*DOKUMENTTEXT*:
☆ ☆ ☆ ☆ ☆ ☆ ☆

Eine Liebesgeschichte:

Der ultimative Rumänien Bericht?
Keineswegs!
Was nun folgt ist meine persönliche Sicht. Ich weiß, und mir ist bewusst dass andere Menschen andere Erfahrungen gemacht haben.

Man geht nicht ohne auf Wiedersehen zu sagen...

Ich sitze hier am Strand von Vama Veche und bin noch nicht aus dem Land.
Dennoch erlaube ich mir nach 4 Monaten Aufenthalt ein kleines Resümee.

Wenn etwas zuende geht denkt man an den Anfang.
Ich hatte Rumänien am 20.05.2012 in Turnu betreten und, hatte Angst - vor Rumänien.
Viele Deutsche und Ungarn reden leider sehr schlecht über das Land.
Gefährlich, wilde Hunde, Zigeuner, überall Korruption usw.
Einige haben auch gesagt dass der Spass hier vorbei wäre und ich mit der Sprache Probleme haben werde...
Zunächst einmal an diese Menschen: Wenn Ihr an eine sensible Person geratet könnt Ihr mit solchen Aussagen eine ganze Menge kaputt machen.

☆ ☆ ☆ ☆ ☆ ☆ ☆

*GEZEIGTE DATEN*:
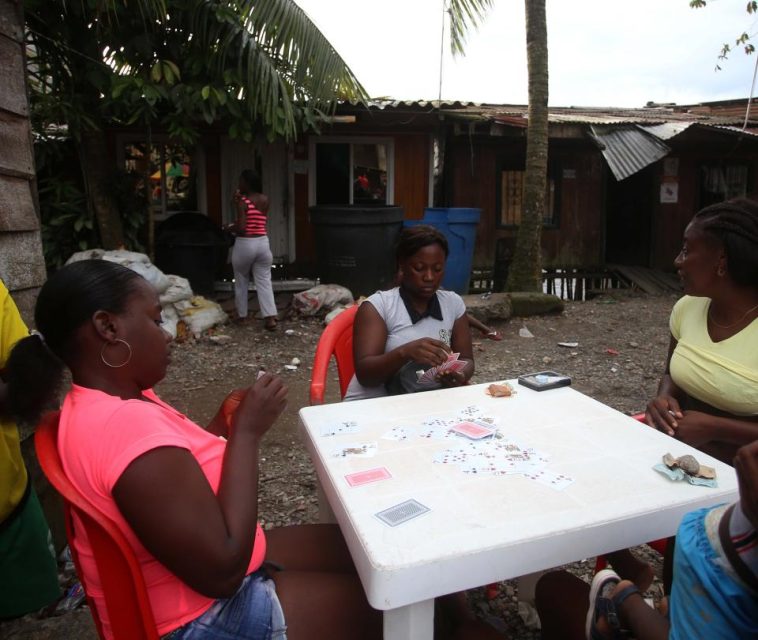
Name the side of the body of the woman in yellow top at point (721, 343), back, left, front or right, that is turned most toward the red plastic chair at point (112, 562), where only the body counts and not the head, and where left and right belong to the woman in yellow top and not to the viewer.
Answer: front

☆ ☆ ☆ ☆ ☆ ☆ ☆

*AUFGABE A*:
Nennen Sie sämtliche Ortsnamen, die im Reisebericht vorkommen.
*AUFGABE B*:
Schreiben Sie den Reisebericht über Rumänien im Anschluss an seinen letzten Satz weiter.
Das Material hat mit dem Reisebericht nichts zu tun.

*LÖSUNG A*:
Rumänien, Vama Veche, Turnu

*LÖSUNG B*:
Ich persönlich glaube, dass diese Menschen noch nie in Rumänien waren sondern nur vom hören sagen ein ziemlich klares Bild von diesem Land im Kopf haben.
Das gleiche trifft auf viele andere Länder zu.
Wenn man Iran hört geht sofort das Kopfkino los.
Doch kein Land ist von grund auf gut oder schlecht.

Aber es gab auch viele die mir Mut gemacht haben. Menschen die schon einmal in diesem wunderbaren Land waren und erlebt haben wie schön es ist.

Sicher, das vorankommen war nicht immer leicht, das gebe ich zu.
Jedoch lag es keinesfalls an Problemen.
Es lag an den fantastischen Menschen welche hier leben.
Oft gab es Orte mit Familien bei denen ich 2 oder mehr Tage blieb.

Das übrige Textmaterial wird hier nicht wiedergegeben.